Superwulkan Plutona odkrywa prawdopodobny ocean podpowierzchniowy

Wulkany do erupcji wymagają źródła ciepła, dlatego niedawna aktywność na Plutonie sugeruje, że wewnątrz planety karłowatej pozostało więcej ciepła, niż wcześniej sądzono. Naukowcy przeanalizowali zdjęcia wykonane przez sondę New Horizons krateru Kiladze, który znajduje się na północny wschód od Sputnik Planitia. Chociaż krater początkowo wyglądał podobnie do tych pozostałych po uderzeniach meteorytów, wydawało się, że brakuje mu centralnego szczytu, normalnie oczekiwanego w przypadku tego zjawiska geologicznego. Według nowego badania, które musi jeszcze zostać ocenione przez innych ekspertów, wydawała się również lekko wydłużona, co odpowiada ruchom powodowanym przez siły tektoniczne wewnątrz Plutona.

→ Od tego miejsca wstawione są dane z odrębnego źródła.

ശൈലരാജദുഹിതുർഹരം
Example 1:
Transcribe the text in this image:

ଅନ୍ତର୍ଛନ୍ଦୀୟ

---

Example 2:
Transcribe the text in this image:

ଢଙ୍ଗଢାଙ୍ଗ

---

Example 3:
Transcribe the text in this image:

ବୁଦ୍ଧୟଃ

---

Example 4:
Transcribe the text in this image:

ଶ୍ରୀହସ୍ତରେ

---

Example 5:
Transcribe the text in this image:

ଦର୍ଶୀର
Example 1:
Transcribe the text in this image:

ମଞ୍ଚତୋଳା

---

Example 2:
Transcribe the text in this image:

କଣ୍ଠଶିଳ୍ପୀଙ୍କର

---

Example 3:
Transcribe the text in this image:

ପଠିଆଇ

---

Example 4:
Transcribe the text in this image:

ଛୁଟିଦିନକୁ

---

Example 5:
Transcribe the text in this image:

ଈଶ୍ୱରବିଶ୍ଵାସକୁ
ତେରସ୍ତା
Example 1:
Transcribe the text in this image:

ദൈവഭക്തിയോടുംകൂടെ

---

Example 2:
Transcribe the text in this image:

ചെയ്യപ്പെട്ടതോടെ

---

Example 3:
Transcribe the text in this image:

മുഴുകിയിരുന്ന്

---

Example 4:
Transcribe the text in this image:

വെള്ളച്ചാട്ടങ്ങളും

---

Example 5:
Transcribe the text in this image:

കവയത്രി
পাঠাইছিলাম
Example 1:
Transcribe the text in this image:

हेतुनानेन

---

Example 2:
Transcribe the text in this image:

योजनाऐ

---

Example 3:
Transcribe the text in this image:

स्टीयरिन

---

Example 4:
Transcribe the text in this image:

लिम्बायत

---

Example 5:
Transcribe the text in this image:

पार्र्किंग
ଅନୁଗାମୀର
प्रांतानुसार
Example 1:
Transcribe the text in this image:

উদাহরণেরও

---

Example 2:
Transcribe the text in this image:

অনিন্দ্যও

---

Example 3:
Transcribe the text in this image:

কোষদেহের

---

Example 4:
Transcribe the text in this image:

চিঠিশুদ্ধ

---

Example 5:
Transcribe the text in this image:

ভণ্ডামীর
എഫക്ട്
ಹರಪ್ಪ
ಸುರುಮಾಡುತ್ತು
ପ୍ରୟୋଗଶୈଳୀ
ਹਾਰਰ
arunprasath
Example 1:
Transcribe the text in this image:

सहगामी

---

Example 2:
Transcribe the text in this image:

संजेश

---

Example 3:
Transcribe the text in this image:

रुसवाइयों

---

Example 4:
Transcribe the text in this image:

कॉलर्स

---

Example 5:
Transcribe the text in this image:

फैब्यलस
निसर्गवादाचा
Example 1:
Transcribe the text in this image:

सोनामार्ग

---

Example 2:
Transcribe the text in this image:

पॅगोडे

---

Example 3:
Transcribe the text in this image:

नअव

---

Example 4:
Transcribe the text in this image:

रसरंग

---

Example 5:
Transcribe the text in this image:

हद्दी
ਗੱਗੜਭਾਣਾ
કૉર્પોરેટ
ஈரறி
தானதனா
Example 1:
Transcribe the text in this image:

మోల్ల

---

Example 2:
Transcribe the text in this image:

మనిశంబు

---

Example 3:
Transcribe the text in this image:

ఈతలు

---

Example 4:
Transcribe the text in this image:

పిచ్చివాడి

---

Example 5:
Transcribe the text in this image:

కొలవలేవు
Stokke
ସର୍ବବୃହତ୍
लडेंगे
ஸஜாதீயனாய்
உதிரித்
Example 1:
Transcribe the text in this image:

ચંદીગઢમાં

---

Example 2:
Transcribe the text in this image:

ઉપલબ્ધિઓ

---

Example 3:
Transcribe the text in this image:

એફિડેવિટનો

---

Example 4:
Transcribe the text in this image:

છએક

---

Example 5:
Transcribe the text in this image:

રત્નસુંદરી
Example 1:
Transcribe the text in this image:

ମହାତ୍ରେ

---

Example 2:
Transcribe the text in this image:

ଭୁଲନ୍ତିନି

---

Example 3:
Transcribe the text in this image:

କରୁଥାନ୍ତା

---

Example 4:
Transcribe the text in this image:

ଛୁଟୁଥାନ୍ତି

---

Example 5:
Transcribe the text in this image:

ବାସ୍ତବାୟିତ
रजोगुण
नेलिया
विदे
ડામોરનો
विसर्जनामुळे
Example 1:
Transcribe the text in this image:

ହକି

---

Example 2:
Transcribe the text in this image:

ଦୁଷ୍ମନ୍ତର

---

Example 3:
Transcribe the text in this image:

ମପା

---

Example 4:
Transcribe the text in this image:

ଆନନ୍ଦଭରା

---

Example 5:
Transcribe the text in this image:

Większość powierzchni Plutona pokryta jest lodem metanu i azotu, więc „wskazówką, że Kiladze różni się” od reszty powierzchni Plutona, jest silna obecność lodu wodnego wokół krateru, powiedział główny autor badania, Dale Cruikshank, profesor w Uniwersytet Centralnej Florydy dla Space.com. „Lód wodny można wyraźnie odróżnić od lodu metanowego pokrywającego większą część powierzchni planety”.

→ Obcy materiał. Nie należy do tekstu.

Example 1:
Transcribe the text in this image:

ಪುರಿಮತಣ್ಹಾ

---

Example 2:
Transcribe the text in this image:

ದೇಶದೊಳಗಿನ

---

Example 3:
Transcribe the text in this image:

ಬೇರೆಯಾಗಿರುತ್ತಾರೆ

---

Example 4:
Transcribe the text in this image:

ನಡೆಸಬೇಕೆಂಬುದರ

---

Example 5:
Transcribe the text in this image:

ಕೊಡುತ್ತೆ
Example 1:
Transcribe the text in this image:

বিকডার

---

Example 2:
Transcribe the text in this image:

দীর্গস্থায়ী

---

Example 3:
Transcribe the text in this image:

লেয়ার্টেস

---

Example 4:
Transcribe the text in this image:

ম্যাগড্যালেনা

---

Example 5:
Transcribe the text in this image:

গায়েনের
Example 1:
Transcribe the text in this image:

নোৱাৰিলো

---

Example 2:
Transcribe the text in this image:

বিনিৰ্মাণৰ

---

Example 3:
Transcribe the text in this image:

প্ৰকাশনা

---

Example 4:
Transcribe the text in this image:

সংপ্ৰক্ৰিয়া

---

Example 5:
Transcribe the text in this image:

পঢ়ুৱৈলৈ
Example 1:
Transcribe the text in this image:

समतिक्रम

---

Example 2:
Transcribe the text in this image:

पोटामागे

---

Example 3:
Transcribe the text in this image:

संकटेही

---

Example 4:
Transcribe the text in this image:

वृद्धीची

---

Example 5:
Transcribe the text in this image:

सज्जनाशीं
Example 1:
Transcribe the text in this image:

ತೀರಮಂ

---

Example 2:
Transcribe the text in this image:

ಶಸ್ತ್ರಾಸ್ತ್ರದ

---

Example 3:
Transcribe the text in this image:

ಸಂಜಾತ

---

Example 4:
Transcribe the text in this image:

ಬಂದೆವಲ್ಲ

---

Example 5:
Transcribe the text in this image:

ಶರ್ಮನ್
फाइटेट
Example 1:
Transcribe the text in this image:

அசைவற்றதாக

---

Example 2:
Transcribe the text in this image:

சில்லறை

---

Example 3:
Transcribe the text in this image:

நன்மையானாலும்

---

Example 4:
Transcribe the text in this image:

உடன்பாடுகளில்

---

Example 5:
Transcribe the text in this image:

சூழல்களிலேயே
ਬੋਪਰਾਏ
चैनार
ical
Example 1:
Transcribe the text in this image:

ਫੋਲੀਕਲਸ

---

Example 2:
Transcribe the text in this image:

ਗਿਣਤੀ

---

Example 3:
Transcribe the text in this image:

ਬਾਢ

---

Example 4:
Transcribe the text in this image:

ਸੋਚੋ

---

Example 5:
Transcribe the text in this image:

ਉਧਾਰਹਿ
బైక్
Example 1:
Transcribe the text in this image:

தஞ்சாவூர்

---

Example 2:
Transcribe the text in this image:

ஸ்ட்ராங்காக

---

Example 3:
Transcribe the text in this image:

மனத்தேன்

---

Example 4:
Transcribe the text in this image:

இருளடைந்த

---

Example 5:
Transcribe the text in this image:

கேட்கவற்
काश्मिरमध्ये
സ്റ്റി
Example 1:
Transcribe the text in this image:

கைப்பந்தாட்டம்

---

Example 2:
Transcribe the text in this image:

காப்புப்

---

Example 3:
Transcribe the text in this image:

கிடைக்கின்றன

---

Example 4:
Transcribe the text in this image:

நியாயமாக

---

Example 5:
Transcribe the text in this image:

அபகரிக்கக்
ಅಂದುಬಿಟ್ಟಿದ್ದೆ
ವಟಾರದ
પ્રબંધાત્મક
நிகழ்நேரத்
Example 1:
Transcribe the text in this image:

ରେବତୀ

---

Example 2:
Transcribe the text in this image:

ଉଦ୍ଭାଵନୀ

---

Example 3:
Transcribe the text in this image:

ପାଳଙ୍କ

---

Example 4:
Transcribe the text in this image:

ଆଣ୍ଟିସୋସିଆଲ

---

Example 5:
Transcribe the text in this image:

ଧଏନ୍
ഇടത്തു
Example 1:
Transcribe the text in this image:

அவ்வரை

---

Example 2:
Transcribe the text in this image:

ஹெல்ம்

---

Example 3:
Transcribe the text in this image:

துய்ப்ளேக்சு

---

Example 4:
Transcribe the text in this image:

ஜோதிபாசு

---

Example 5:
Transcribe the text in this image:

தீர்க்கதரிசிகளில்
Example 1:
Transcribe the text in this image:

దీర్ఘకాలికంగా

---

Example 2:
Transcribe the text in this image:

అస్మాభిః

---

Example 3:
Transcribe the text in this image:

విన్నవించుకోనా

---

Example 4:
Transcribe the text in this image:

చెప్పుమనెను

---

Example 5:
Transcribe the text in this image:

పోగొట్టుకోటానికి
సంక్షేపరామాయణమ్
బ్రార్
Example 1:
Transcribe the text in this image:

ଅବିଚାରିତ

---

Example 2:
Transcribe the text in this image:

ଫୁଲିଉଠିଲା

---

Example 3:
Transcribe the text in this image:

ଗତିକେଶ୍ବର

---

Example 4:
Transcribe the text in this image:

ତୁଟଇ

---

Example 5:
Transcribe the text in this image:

Oś Plutona jest nachylona pod ostrym kątem 120 stopni, co oznacza, że ​​obraca się on niemal na boku, powodując dramatyczne zmiany klimatyczne podczas orbitowania wokół Słońca. W rezultacie lód metanowy sublimuje do postaci mgły węglowodorów w atmosferze planety karłowatej, której część opada w postaci śniegu i pokrywa jej powierzchnię. Naukowcy szacują, że w ciągu 4,6 miliarda lat życia Plutona ta warstwa lodu metanowego musiała urosnąć do grubości co najmniej 14 metrów. „Nawet centymetr lub dwa tego organicznego smogu zamaskowałyby widmową sygnaturę lodu wodnego, którą obserwujemy” – powiedział Cruikshank.

Taka warstwa powstałaby w ciągu zaledwie trzech milionów lat. To doprowadziło Cruikshanka i jego zespół do wniosku, że Kiladze „żył” zaledwie kilka milionów lat temu. Naukowcy nie do końca rozumieją, jak aktywność kriowulkaniczna wpływa na Plutona. Świat jest tak mały, że dawno temu straciłby całe ciepło pozostałe po jego powstaniu. Jedną z możliwości jest to, że planeta karłowata zawierała w swoim jądrze pierwiastki radioaktywne, które podczas rozpadu wydzielały ciepło, chociaż poprzednie badania sugerowały, że takich pierwiastków może nie być wystarczającej do zasilania Plutona.